# Thread: Big O notation.Show using the definition of O(f)?

1. ## Big O notation.Show using the definition of O(f)?

Hi I'm having some trouble with big O notation. I know how to do the simple ones but this is above my head. Any help would be appreciated.

Show using only the definition of O(f) that:
1) 5^n is O(n!)
2)n! is not O(5^n)

I know that 5^n<=n! for n=12 but I don't know how to show this. The book says to use induction 'but I don't know how and for 2 as well. Any ideas?

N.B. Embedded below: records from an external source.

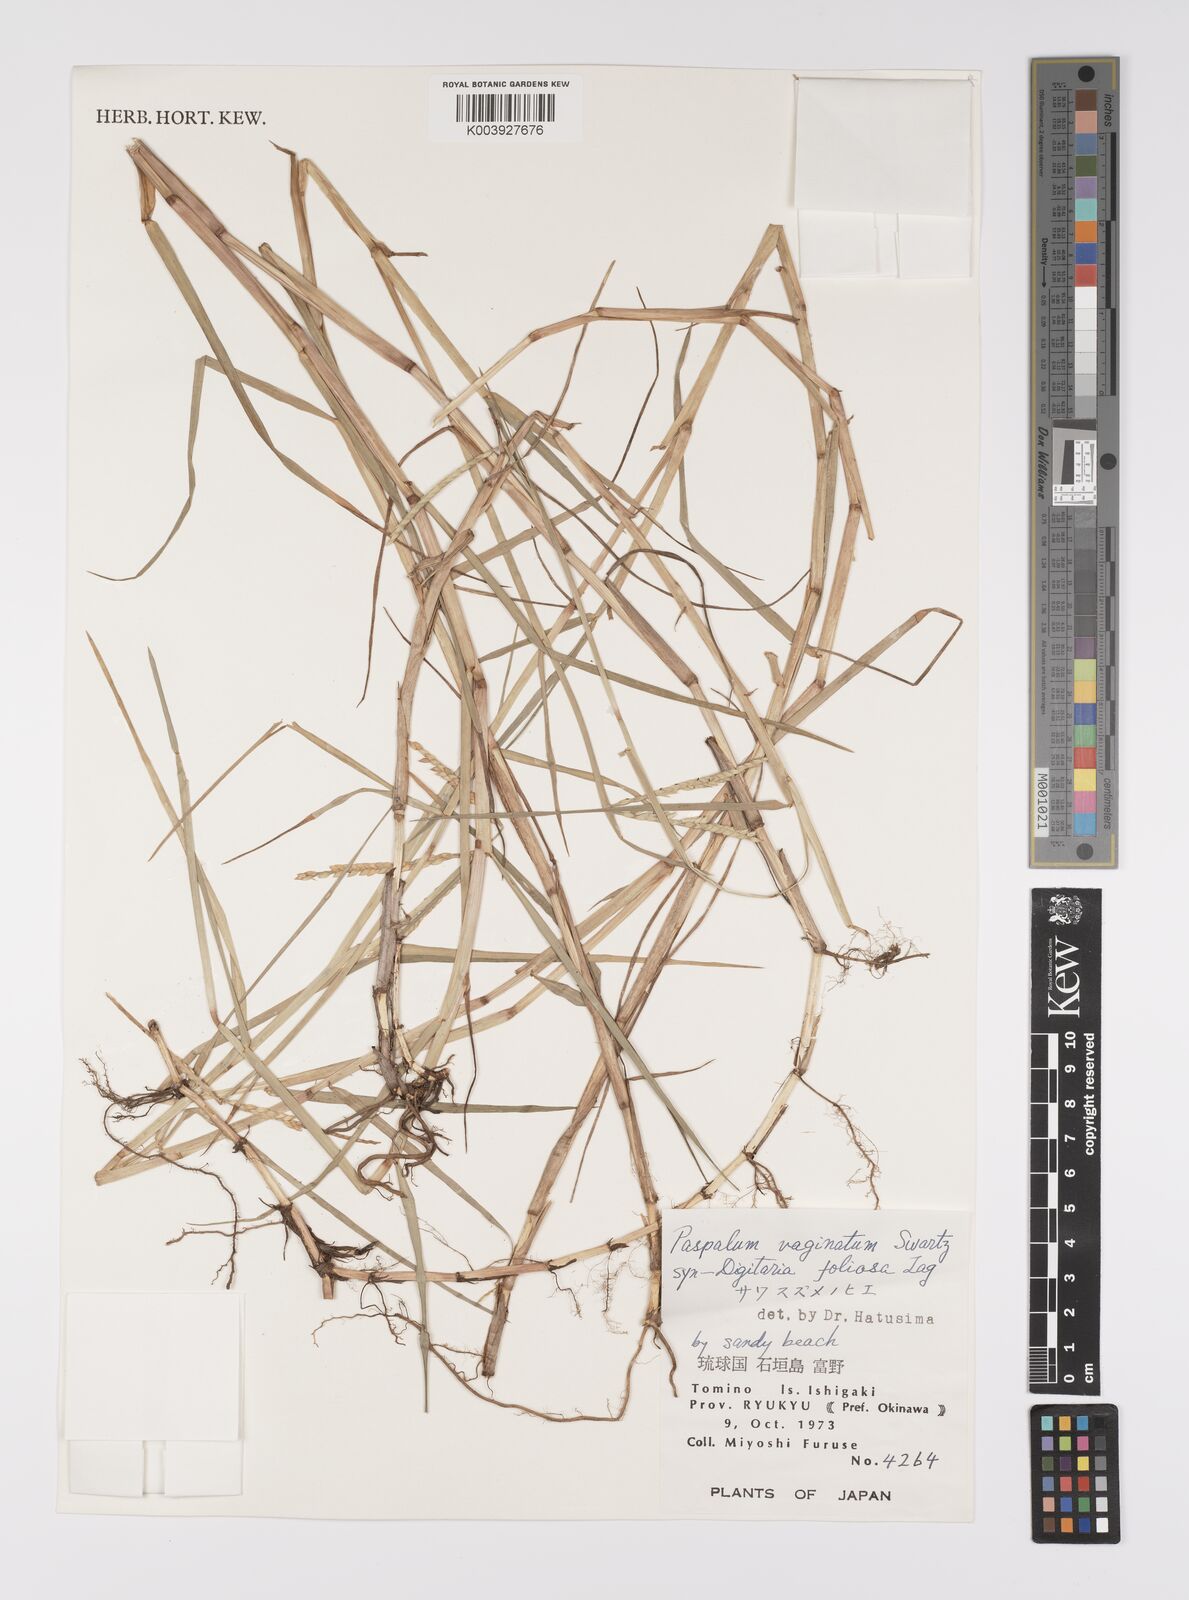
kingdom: Plantae
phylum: Tracheophyta
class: Liliopsida
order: Poales
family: Poaceae
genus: Paspalum
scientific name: Paspalum vaginatum
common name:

Intuitive idea: in $5^n$, all factors are equal to 5, whereas in $n!$, the factors start with 1 but soon overtake 5 and continue to increase. So, $5^5>5!$, but this won't last long. Calculate $5^n$ and $n!$ for n=6,7,...,12. As you said, $5^{12}$ is already less than 12!. This can be established by direct calculation (e.g., in Windows' calculator).
Now what happens when we move from $n$ to $n+1$ for $n\ge 12$? $5^n$ is multiplied by 5 to get $5^{n+1}$; but $n!$ is multiplied by $n+1>5$ to get $(n+1)!$. So, it is clear that $5^n implies $5^{n+1}<(n+1)!$ for $n\ge12$.